Neurology & Pain Management Coding Alert

Pain Management:

25, 50, and 59: Check That You Use These 3 Modifiers Correctly

Knowing what to append -- and when -- can help your injection claims.

Last month's issue of Neurology and Pain Management Coding Alert dove into some common injections you might see for interventional pain management -- facet, paravertebral facet, epidural, nerve, and more. Providers might perform many of these injections in conjunction with another service, which means you might not simply report the injection on your claim. Brush up on how -- and when -- to append four common modifiers and ensure accurate injection pay.

Add Modifier 25 to Associated E/M Visit

If your pain management provider administers an unrelated injection during a standard E/M visit, remember modifier 25 (Significant, separately identifiable evaluation and management service by the same physician on the same day of the procedure or other service).

Example: A patient visits your office for a follow-up for his chronic low back pain. During the evaluation, he also complains of left elbow pain, which the physician determines to be recurrent lateral epicondylitis (726.32).

The physician injects local anesthetic and steroid at the origin of the Extensor Carpi Radialis Brevis tendon which you code with 20551 (Injection[s]; single tendon origin/insertion).

Because your provider completed both a separately identifiable and significant E/M service in management of the patient's chronic low back pain and definitive procedure in treatment of the lateral epicondylitis, you can report both services. Including modifier 25 on the claim shows that the physician's services associated with the E/M service were in fact separate and significant beyond the pre- and post-injection work associated with the tendon origin injection.

Tip: Modifier 25 always links to the E/M code, not the code for the additional procedure.

Double Check Descriptors Before Using Modifier 50

It's not uncommon for providers to inject "mirror image" joints (such as both knees), during the same treatment session. That's when modifier 50 (Bilateral procedure) comes into play -- but don't automatically add it to all your injection codes.

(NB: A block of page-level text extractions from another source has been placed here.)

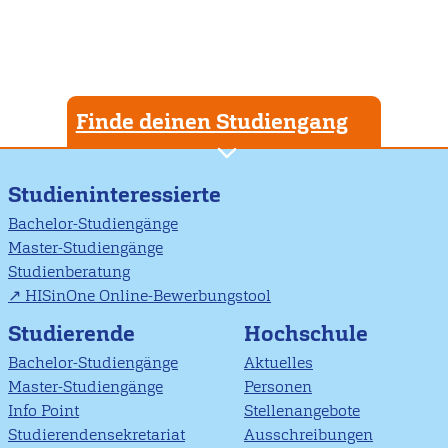
Finde deinen Studiengang
Studieninteressierte
Bachelor-Studiengänge
Master-Studiengänge
Studienberatung
HISinOne Online-Bewerbungstool
Studierende
Hochschule
Bachelor-Studiengänge
Aktuelles
Master-Studiengänge
Personen
Info Point
Stellenangebote
Studierendensekretariat
Ausschreibungen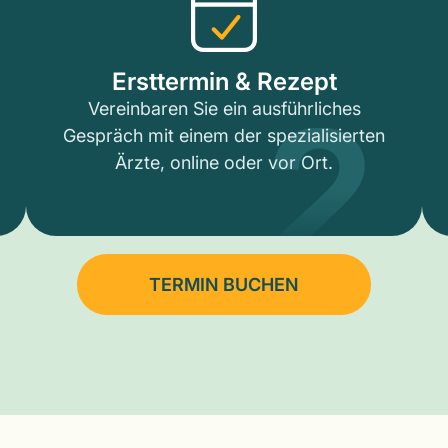
2
Ersttermin & Rezept
Vereinbaren Sie ein ausführliches
Gespräch mit einem der spezialisierten
Ärzte, online oder vor Ort.
TERMIN BUCHEN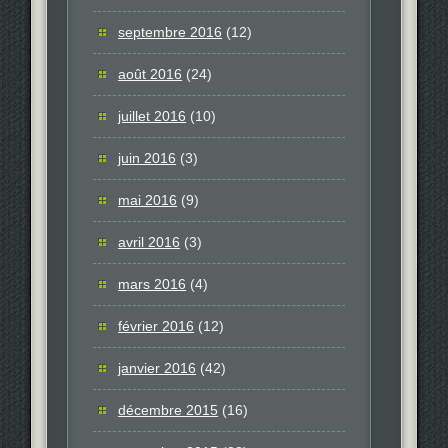
septembre 2016
(12)
août 2016
(24)
juillet 2016
(10)
juin 2016
(3)
mai 2016
(9)
avril 2016
(3)
mars 2016
(4)
février 2016
(12)
janvier 2016
(42)
décembre 2015
(16)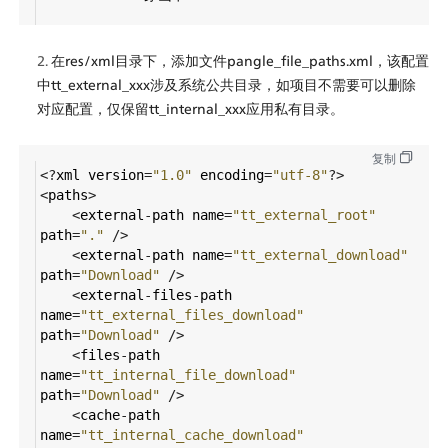
在res/xml目录下，添加文件pangle_file_paths.xml，该配置
中tt_external_xxx涉及系统公共目录，如项目不需要可以删除
对应配置，仅保留tt_internal_xxx应用私有目录。
复制
<?
xml
version
=
"1.0"
encoding
=
"utf-8"
?>
<
paths
>
<
external
-
path
name
=
"tt_external_root"
path
=
"."
/>
<
external
-
path
name
=
"tt_external_download"
path
=
"Download"
/>
<
external
-
files
-
path
name
=
"tt_external_files_download"
path
=
"Download"
/>
<
files
-
path
name
=
"tt_internal_file_download"
path
=
"Download"
/>
<
cache
-
path
name
=
"tt_internal_cache_download"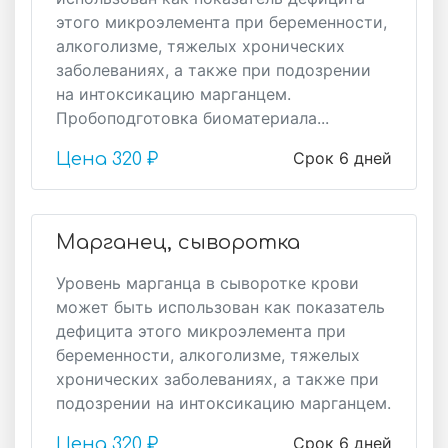
этого микроэлемента при беременности,
алкоголизме, тяжелых хронических
заболеваниях, а также при подозрении
на интоксикацию марганцем.
Пробоподготовка биоматериала...
Срок 6 дней
Цена
320 ₽
Марганец, сыворотка
Уровень марганца в сыворотке крови
может быть использован как показатель
дефицита этого микроэлемента при
беременности, алкоголизме, тяжелых
хронических заболеваниях, а также при
подозрении на интоксикацию марганцем.
Срок 6 дней
Цена
320 ₽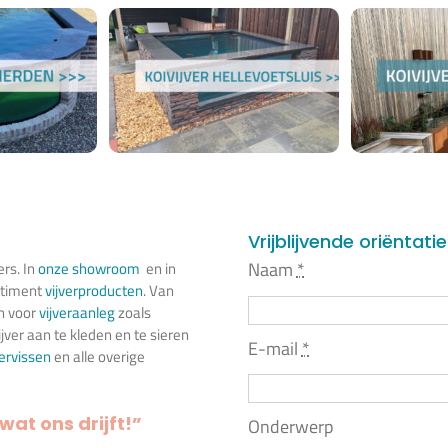
Vrijblijvende oriëntati
Naam
*
ers. In
onze showroom
en in
rtiment
vijverproducten
. Van
n voor
vijveraanleg
zoals
jver aan te kleden en te sieren
E-mail
*
iervissen
en alle overige
wat ons drijft!”
Onderwerp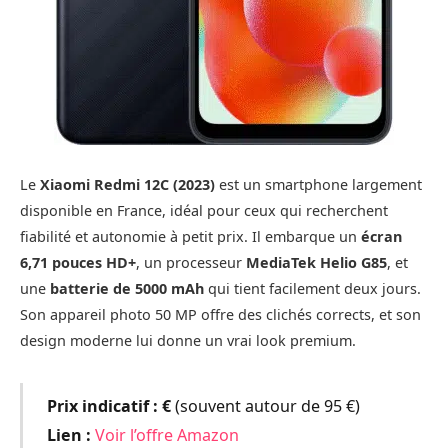
Le
Xiaomi Redmi 12C (2023)
est un smartphone largement
disponible en France, idéal pour ceux qui recherchent
fiabilité et autonomie à petit prix. Il embarque un
écran
6,71 pouces HD+
, un processeur
MediaTek Helio G85
, et
une
batterie de 5000 mAh
qui tient facilement deux jours.
Son appareil photo 50 MP offre des clichés corrects, et son
design moderne lui donne un vrai look premium.
Prix indicatif :
€
(souvent autour de 95 €)
Lien :
Voir l’offre Amazon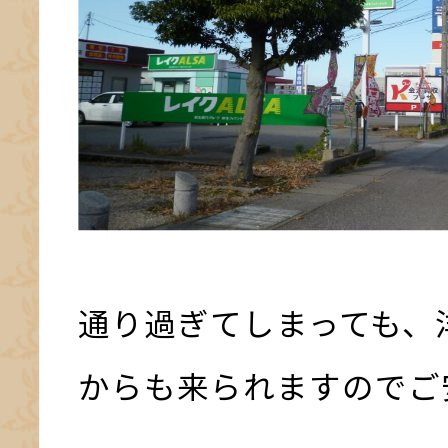
通り過ぎてしまっても、
からも来られますのでご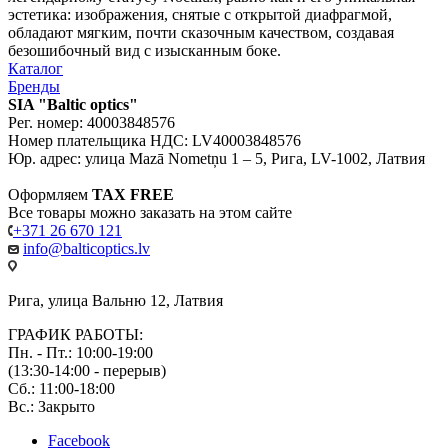
эстетика: изображения, снятые с открытой диафрагмой,
обладают мягким, почти сказочным качеством, создавая
безошибочный вид с изысканным боке.
Каталог
Бренды
SIA "Baltic optics"
Рег. номер: 40003848576
Номер плательщика НДС: LV40003848576
Юр. адрес: улица Mazā Nometņu 1 – 5, Рига, LV-1002, Латвия
Оформляем
TAX FREE
Все товары можно заказать на этом сайте
+371 26 670 121
info@balticoptics.lv
Рига, улица Вальню 12, Латвия
ГРАФИК РАБОТЫ:
Пн. - Пт.: 10:00-19:00
(13:30-14:00 - перерыв)
Сб.: 11:00-18:00
Вс.: Закрыто
Facebook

Example: You report trigger point injections based on the total number of muscles your provider injects, not where those muscles are located. Injections of trigger points in both the right and left Piriformis muscles would not be billed as a bilateral procedure. Instead, the injections would still fall under codes 20552 (Injection[s]; single or multiple trigger point[s], 1 or 2 muscles) or 20553 (...3or more muscle[s]). Reporting the bilateral modifier with either of the trigger point injection codes is not compliant coding and billing.

Tip: When you do submit claims with modifier 50, such as with bilateral cervical transforaminal epidural injections, check your payments to see if the insurer has been paying you unilaterally (at 100 percent) instead of bilaterally (at 150 percent). Audits frequently reveal documentation and coding that supports a bilateral procedure that the insurer has paid unilaterally, says Joanne Schade-Boyce, RDH, MS, CPC, ACS, PCS, vice president of FairCode Associates LLC in Germantown, MD.

The insurer might incorrectly process Medicare's preferred modifier 50 method of a one-line entry with modifier 50 (such as 64479-50) and one unit of service. Private payers might require bilateral procedures to be reported on two lines with the RT (Right) and LT (Left) modifiers (64479-RT, 64479-LT) and 1 unit of service for each. It is always best to check with the payer as to their claims processing requirements for reporting bilateral procedures or services.

Support Modifier 59 With Clear Documentation

Turn to modifier 59 (Distinct procedural service) when your physician performs two distinct services on the same day for the same patient. Modifier 59 is an important NCCI-associated modifier that is often used incorrectly, experts say. For Medicare's NCCI bundling edits, its primary purpose is to indicate that two or more procedures are performed at different anatomic sites or different patient encounters. It should only be used if no other modifier more appropriately describes the relationships of the two or more procedure codes.

Example: Your pain management specialist saw a patient in the office who has a trigger finger of her left hand and osteoarthritis in her right knee. The pain management specialist administers injections to the knee and finger to treat the conditions and help alleviate pain. You would report 20550 (Injection[s]; single tendon sheath, or ligament, aponeurosis [eg, plantar "fascia"]) for the trigger finger injection and 20610 (... major joint or bursa [e.g., shoulder, hip, knee joint, subacromial bursa]) for the knee injection. Currently, Medicare's NCCI 17.2 edits bundle 20550 as a column 2 component of 20610, the column 1  comprehensive code. Append modifier 59 to the 20550, the column 2 code to indicate the separate and distinct injection. Also link the appropriate diagnosis codes to each injection procedure -- 727.03 (Trigger finger [acquired]) and 715.16 (Osteoarthrosis, localized, primary; lower leg).